Introduce variety into your schedule. Try not to be engaged in one activity for many hours at a time. Spread out and do activities that will use different muscle groups, return calls, use a copier, or speak with your colleagues at work. This will help you to be more productive.

Take breaks and go for walks regularly

Taking a 30-second micro-break every 30 minutes where you get to shake out your arms and legs, relax your eyes, head, and neck by looking at a particular spot about 20feet away from you will be helpful, says Chris.

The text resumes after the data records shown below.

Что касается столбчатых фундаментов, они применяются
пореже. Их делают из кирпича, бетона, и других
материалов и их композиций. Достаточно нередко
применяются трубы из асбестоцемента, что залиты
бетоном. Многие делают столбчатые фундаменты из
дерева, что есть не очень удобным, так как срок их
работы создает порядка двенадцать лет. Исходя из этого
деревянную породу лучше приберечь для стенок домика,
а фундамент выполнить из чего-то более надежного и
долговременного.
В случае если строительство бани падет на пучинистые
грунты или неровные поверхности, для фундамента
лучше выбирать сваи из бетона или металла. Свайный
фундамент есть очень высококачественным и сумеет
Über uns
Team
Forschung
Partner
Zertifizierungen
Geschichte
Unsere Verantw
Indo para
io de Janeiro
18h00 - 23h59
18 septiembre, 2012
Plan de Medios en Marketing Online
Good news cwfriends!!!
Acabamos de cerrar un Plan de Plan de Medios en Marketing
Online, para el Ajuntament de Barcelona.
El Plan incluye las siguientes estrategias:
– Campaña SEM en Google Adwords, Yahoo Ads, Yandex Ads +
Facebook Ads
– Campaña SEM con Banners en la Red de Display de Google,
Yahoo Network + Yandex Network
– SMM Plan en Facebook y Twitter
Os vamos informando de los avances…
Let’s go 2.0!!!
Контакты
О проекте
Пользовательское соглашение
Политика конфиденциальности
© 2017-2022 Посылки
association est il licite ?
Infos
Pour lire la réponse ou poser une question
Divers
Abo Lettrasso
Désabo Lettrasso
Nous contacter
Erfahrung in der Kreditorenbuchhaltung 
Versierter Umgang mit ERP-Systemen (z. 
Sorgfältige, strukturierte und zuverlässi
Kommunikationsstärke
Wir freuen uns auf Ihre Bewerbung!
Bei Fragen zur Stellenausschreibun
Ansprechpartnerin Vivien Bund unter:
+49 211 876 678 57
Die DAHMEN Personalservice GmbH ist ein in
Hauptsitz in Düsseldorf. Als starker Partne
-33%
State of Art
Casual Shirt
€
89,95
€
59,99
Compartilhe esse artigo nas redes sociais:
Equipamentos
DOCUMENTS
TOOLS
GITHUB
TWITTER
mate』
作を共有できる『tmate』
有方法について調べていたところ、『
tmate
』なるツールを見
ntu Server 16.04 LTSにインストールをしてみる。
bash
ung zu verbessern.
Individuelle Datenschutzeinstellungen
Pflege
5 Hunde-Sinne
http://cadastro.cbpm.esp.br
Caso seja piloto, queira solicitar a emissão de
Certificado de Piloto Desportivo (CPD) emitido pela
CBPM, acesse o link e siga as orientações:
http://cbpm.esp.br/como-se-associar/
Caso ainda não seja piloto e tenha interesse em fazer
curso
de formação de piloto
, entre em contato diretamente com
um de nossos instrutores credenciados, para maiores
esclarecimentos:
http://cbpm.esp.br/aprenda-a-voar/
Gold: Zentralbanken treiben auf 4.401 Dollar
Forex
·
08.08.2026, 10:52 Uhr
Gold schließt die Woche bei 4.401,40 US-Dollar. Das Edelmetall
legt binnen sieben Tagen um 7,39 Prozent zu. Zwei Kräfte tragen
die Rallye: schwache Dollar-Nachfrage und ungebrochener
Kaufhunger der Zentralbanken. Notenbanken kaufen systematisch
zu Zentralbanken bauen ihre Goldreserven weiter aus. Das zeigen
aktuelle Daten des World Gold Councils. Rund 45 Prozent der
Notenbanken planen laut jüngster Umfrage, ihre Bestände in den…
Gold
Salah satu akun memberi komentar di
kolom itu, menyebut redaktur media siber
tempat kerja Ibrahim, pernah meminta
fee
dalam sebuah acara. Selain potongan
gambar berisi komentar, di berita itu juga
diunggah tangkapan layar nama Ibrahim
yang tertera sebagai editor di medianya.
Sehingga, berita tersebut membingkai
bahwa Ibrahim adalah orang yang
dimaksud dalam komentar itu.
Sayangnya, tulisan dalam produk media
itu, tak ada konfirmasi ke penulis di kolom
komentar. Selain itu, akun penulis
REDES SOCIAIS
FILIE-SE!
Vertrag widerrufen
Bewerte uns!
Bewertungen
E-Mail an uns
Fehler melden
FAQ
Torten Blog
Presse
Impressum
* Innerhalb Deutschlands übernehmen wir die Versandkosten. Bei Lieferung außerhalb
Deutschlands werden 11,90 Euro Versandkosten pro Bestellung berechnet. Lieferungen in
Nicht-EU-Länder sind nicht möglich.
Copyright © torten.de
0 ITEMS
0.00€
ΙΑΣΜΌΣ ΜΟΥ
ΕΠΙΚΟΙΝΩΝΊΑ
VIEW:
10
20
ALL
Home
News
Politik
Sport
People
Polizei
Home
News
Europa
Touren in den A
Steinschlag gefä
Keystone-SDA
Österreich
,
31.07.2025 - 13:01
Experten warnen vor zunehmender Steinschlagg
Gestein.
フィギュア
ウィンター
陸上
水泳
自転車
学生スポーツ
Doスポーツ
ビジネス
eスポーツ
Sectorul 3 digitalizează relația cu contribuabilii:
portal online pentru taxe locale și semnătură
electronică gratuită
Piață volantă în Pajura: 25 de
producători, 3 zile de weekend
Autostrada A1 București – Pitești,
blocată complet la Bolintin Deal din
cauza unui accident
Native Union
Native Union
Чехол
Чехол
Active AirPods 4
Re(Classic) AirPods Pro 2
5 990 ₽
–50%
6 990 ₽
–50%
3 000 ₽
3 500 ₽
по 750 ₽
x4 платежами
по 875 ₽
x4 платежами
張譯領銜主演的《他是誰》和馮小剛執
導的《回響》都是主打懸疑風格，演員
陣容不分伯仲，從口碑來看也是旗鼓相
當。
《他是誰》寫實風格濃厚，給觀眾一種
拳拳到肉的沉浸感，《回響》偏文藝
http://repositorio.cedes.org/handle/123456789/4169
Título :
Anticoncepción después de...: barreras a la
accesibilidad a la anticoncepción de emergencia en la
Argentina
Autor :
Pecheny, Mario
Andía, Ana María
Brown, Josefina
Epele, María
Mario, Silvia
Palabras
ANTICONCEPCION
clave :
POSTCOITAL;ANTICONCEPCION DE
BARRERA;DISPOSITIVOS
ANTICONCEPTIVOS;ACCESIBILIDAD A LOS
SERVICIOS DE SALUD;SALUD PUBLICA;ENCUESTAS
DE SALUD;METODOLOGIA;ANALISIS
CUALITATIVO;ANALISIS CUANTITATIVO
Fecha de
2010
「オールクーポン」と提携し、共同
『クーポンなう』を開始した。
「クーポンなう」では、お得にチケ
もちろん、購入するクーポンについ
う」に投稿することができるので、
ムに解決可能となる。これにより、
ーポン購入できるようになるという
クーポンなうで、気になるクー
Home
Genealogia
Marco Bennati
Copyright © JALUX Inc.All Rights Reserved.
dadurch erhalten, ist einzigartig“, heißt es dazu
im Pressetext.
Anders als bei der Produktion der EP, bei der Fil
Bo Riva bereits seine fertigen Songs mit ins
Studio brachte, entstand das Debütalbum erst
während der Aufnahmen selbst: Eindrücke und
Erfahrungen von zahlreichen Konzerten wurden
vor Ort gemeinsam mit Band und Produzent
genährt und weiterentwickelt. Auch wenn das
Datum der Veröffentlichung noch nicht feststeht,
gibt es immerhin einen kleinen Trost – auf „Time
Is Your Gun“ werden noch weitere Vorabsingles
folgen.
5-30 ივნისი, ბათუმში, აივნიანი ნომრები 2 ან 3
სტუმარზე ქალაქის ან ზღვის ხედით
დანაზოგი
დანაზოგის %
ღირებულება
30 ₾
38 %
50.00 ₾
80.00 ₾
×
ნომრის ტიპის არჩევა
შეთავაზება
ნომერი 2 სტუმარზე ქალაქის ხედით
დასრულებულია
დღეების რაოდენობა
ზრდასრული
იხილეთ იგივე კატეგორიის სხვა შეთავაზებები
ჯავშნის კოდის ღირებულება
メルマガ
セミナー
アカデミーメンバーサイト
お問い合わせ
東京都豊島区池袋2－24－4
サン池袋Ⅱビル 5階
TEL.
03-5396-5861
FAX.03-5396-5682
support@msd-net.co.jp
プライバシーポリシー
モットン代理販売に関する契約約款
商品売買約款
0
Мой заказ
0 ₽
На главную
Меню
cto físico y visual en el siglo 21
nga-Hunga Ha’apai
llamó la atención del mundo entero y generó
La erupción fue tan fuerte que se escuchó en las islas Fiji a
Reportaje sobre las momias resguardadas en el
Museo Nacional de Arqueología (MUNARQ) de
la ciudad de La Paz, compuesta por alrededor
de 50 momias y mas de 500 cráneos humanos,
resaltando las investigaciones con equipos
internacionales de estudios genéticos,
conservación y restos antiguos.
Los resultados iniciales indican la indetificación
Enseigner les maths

From time to time, leave your desk and take a walk. Chris suggests a 10-minute break after every 2 to 3 hours. It will also be beneficial to take long walks during lunch break.

Ask for help

Do not push yourself to the extent of developing an injury. Never attempt to carry out an activity that will make you uncomfortable, ask for help to carry or lift heavy loads.

Remember to seek medical help when you need it. Book an appointment with the doctor when you develop pain. When an underlying issue is left untreated, it can worsen and even lead to other problems.


Many people experience shoulder pain at work. To help reduce your chances of developing pain and injury, make your workspace to be more ergonomically friendly. Ask for help if you don’t feel okay to complete a physically demanding task by yourself. Book an appointment with a doctor if you experience pains or other symptoms of work-place injury. Symptoms can be relieved by treatment and complications would be reduced too.